ルザンビーク国家の第二王子だ。エルフォード様も今のところ私は会ったことがない。なのでこのまま何となく避けてたら以下略。問題がない…そう、問題はない……
「問題大ありよお!!なんでこのっ、エルフォード様はっ!!私の好みドンピシャなのよおー!!!」
そう、私が発売前から公式サイトを何度も見返して、今か今かと発売を待ちに待っていた原因のキャラクターはエルフォード様だった。
ルザンビーク国家の象徴である輝く銀髪を後ろで纏め、吸い込まれそうな青い瞳、それに敬語キャラ!お偉いさんなのに!
まあ皮肉にもこの方のおかげでなんとか今現在、危機回避作戦を立てることが出来てるわけだが…。エルフォード様は憧れの対象として、実際お目見えする事になったら鼻血出さないように気をつけよう…。
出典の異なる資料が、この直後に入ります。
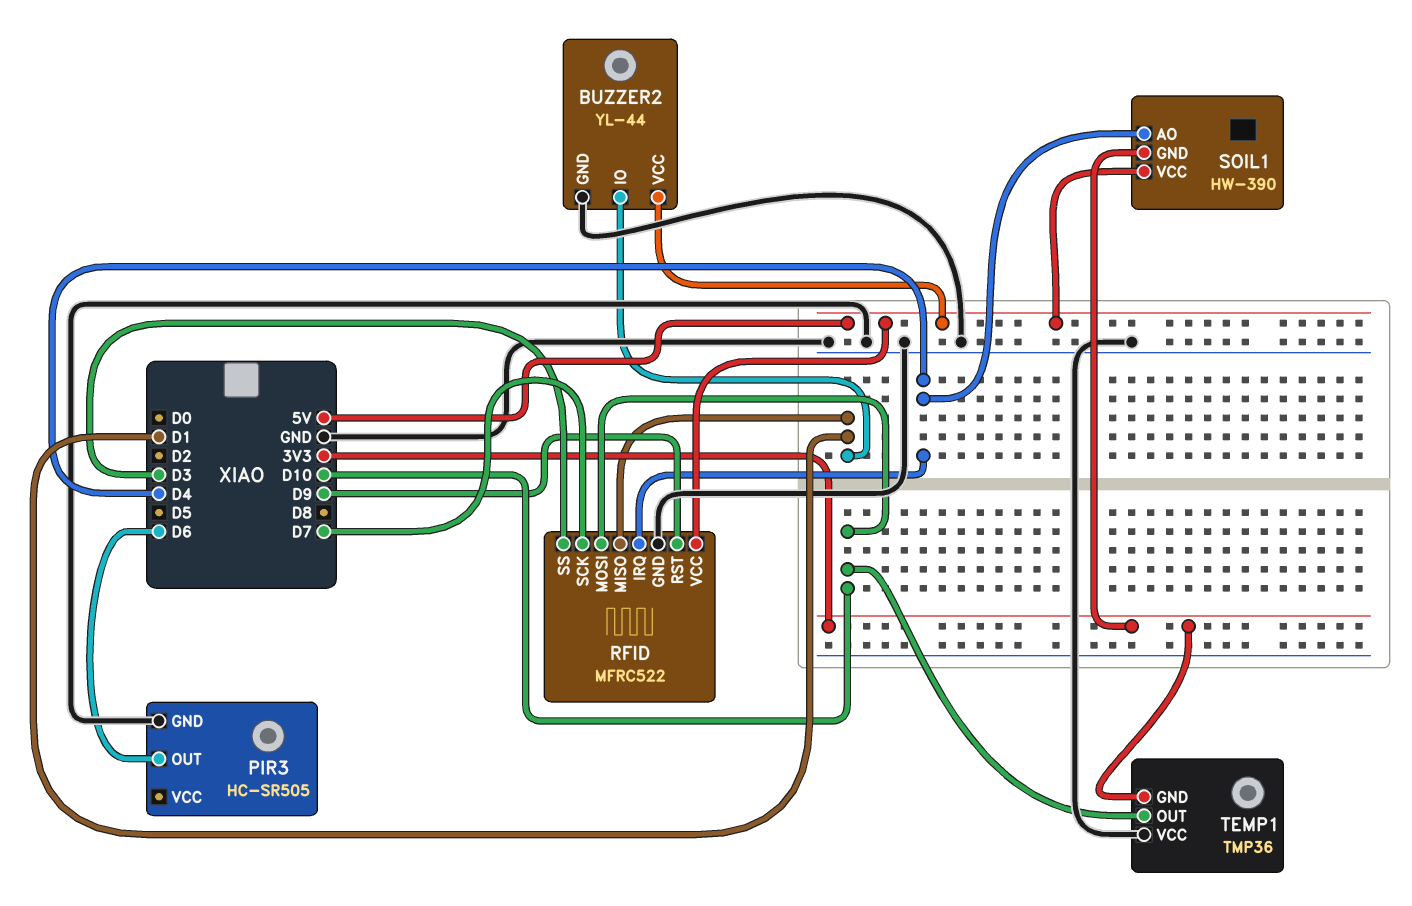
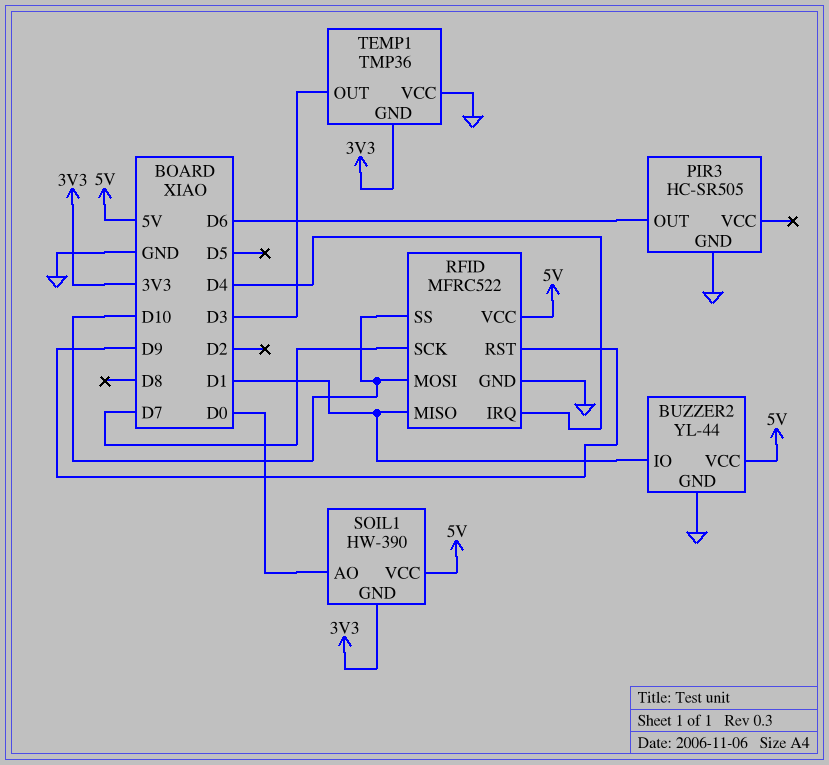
RFID pin SS: D3 -> D10
SOIL1 pin AO: D4 -> D0
TEMP1 pin OUT: D10 -> D3

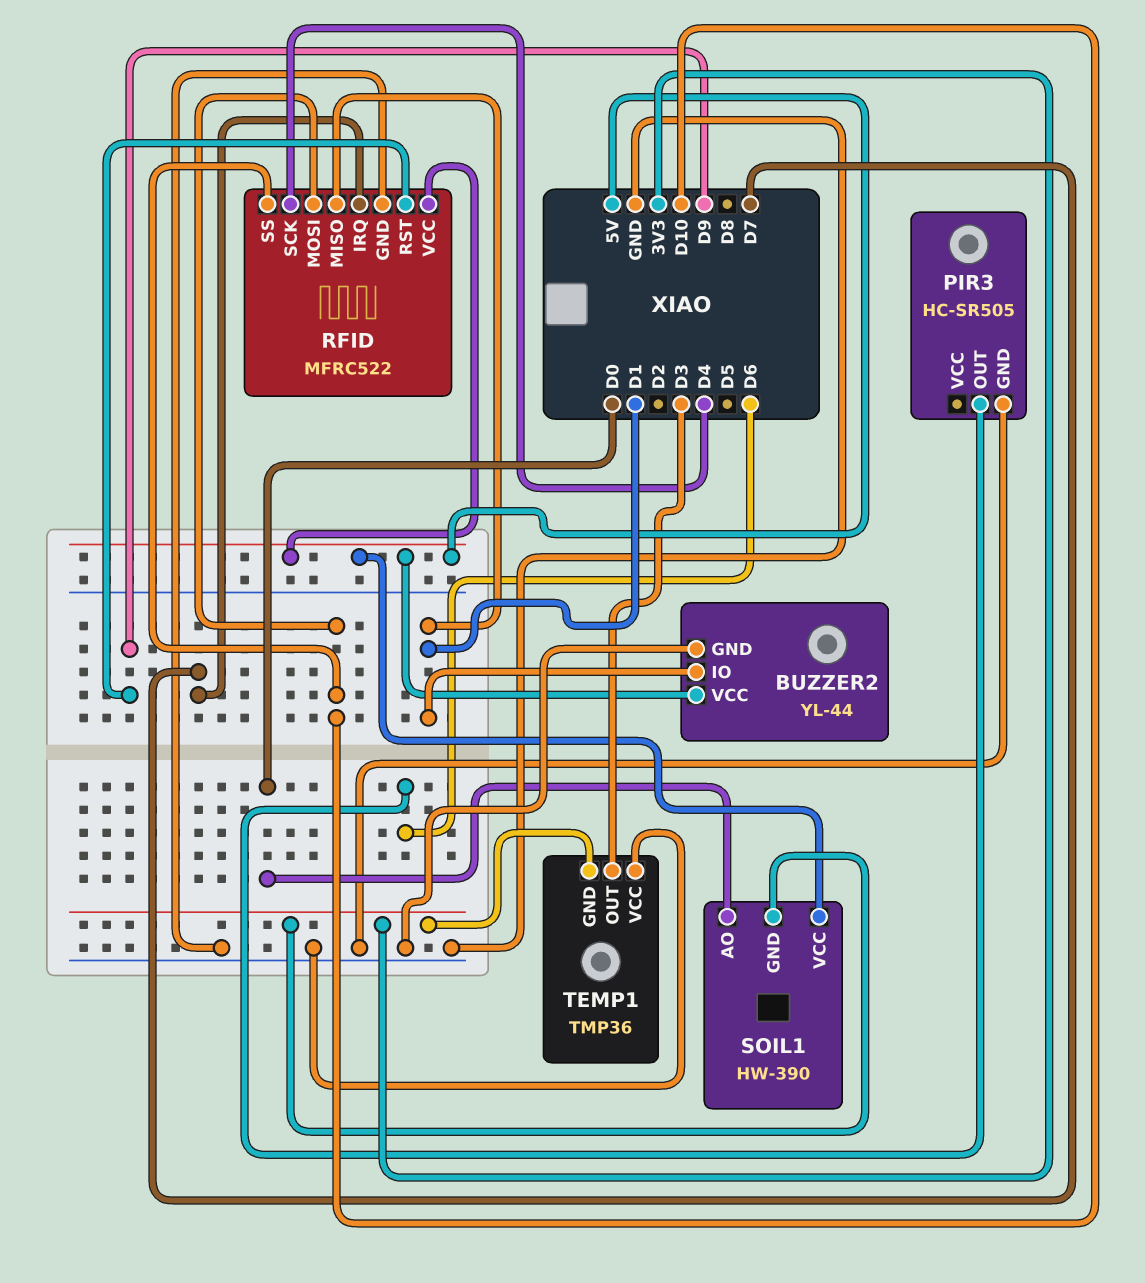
RFID pin IRQ: D4 -> D7
RFID pin SCK: D7 -> D4

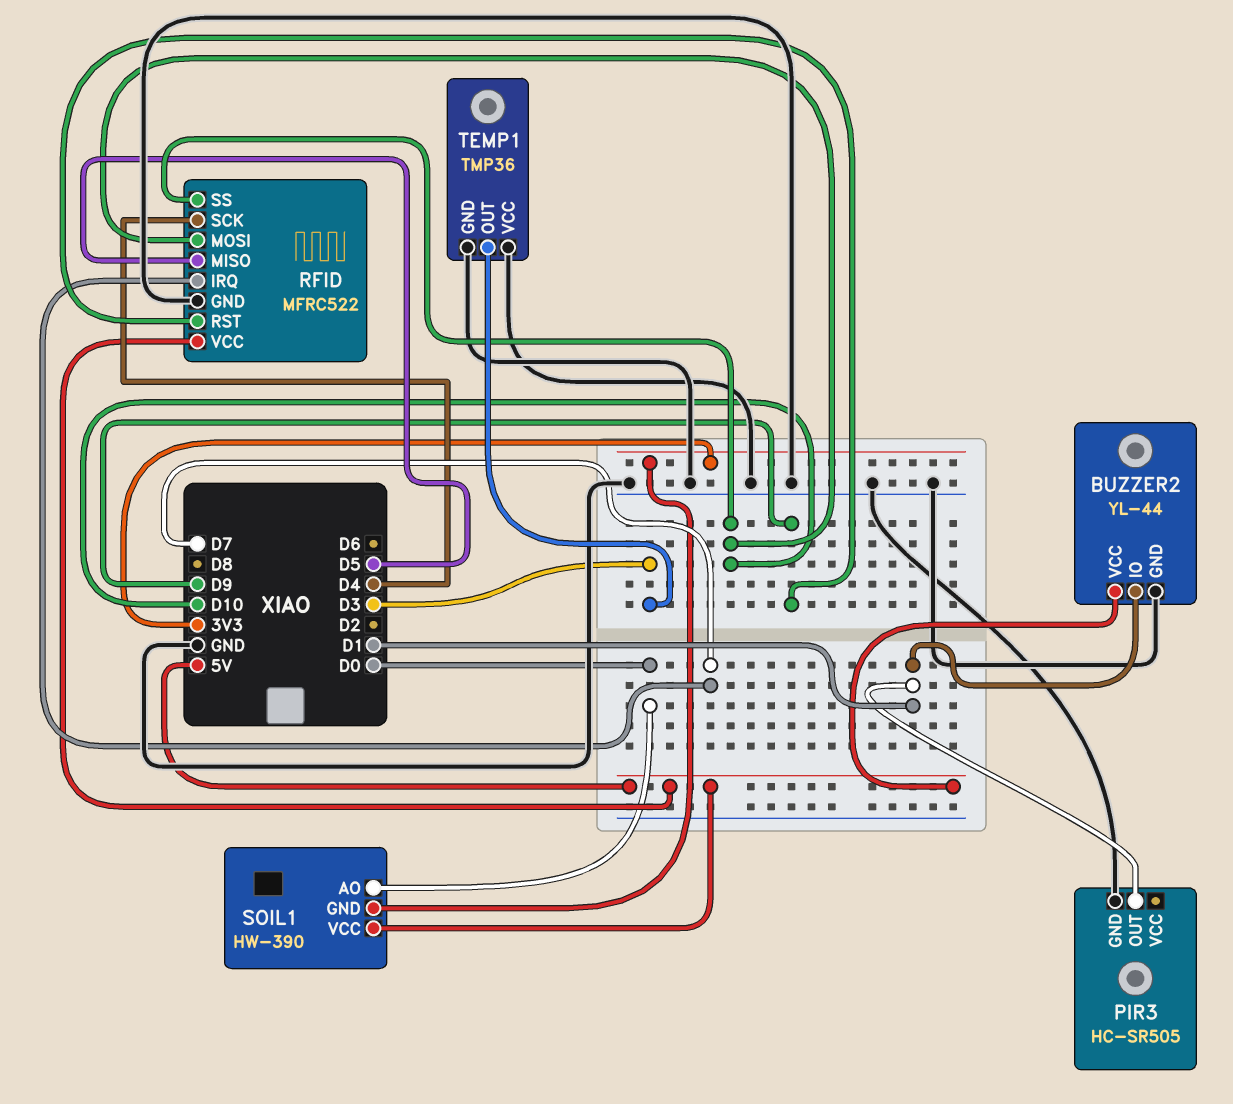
PIR3 pin OUT: D6 -> D1
RFID pin MISO: D1 -> D5
TEMP1 pin GND: 3V3 -> GND

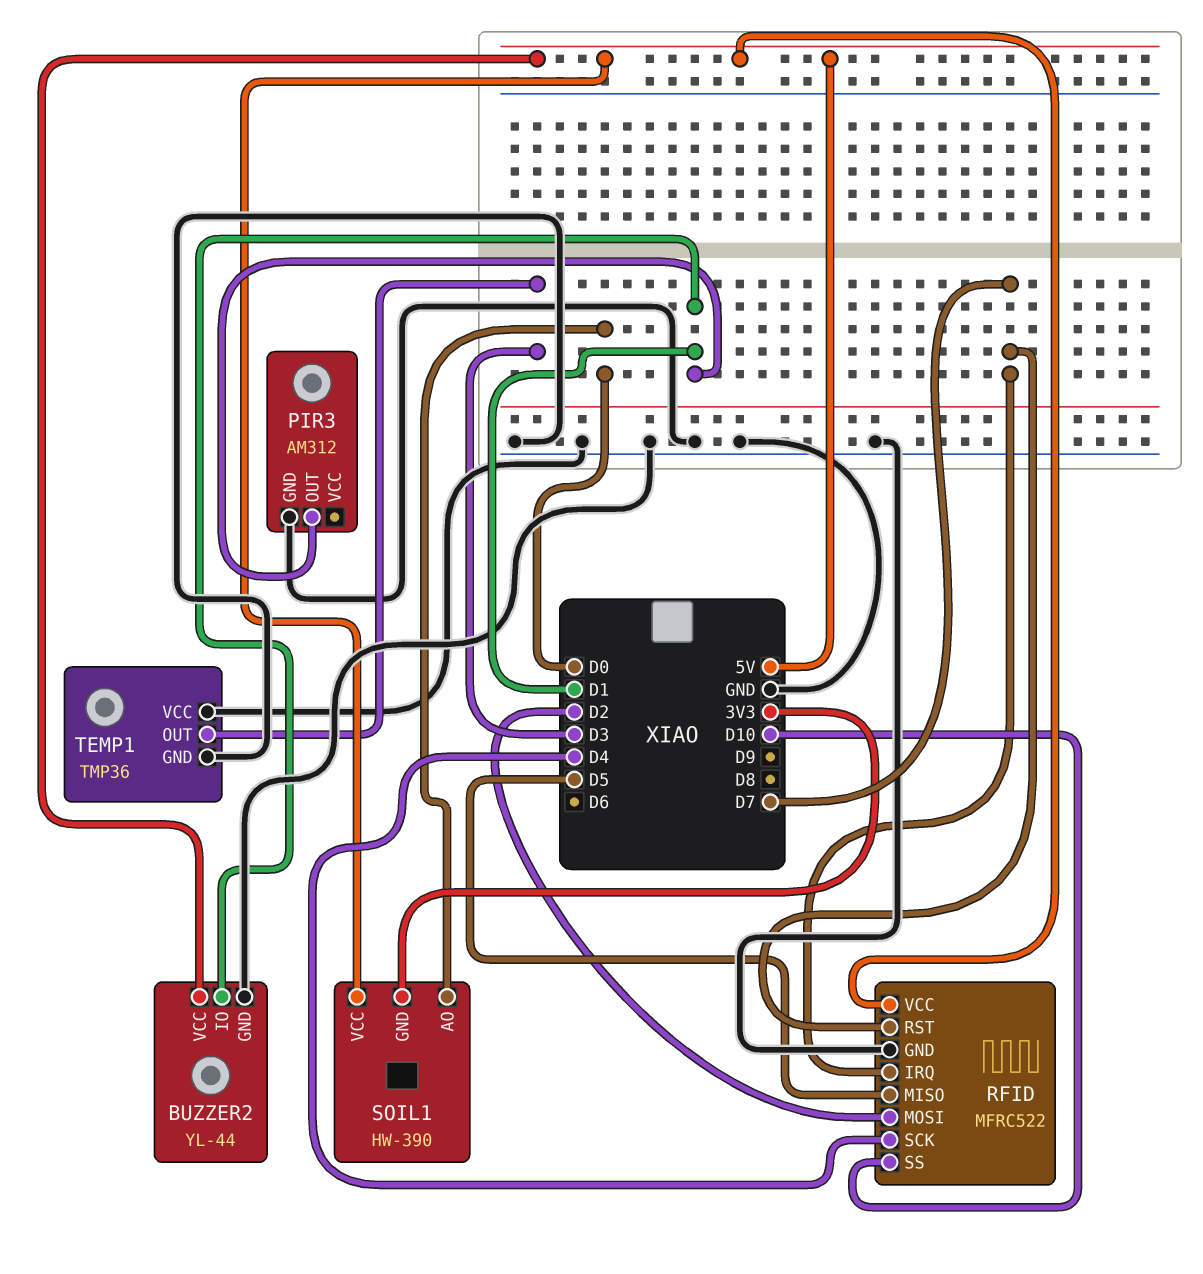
PIR3: HC-SR505 -> AM312
RFID pin MOSI: D10 -> D2
RFID pin RST: D9 -> D7

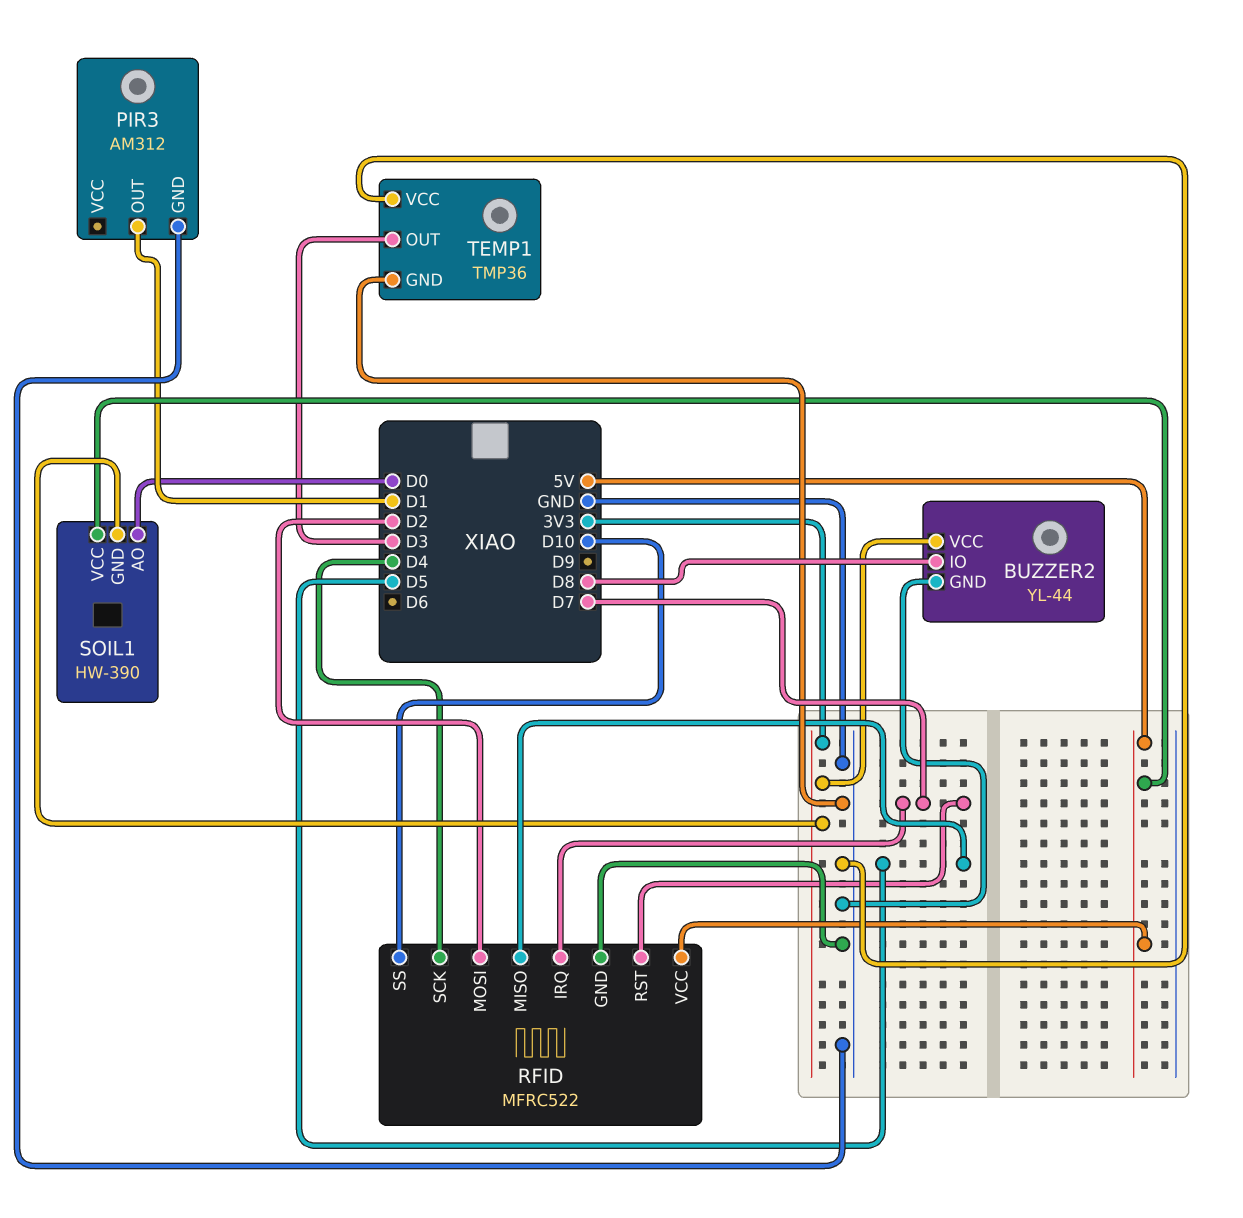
BUZZER2 pin IO: D1 -> D8
BUZZER2 pin VCC: 5V -> 3V3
一応最後。(何故一応をつけたかと言うと勿論このゲームにも隠しキャラが存在するからだ。しかも複数。もちろん、公式サイトには詳細は載っていない)
エルフォード様の側近でありルザンビーク第三騎士隊長、レオリオ・フォルクス。多分エルフォード様攻略ルートにもれなく付いてくるであろう彼。
つまり、エルフォード様に近付きさえしなければ必然的にこの人とも関わりなく過ごせるという事だ。エルフォード様に近付けないのは本当に本当に哀しくて悔しいが己の身を守るためには仕方が無い。
幸いこのゲームの舞台は学園生活。つまり、5年後。その間に綿密に危機回避計画をたてればなんとかなるかもしれない。
「さぁどこからでもかかって来なさい!華麗に回避してやるわよ!!!」
所々大声で独り言を叫んでいた私はメイド達にどこか頭でも打ったのか次の日に死ぬほど心配されたのは言うまでもない―――。
はじめまして。
連載始まりました。頑張って更新しますので温かい目で読んでいただければ幸いです。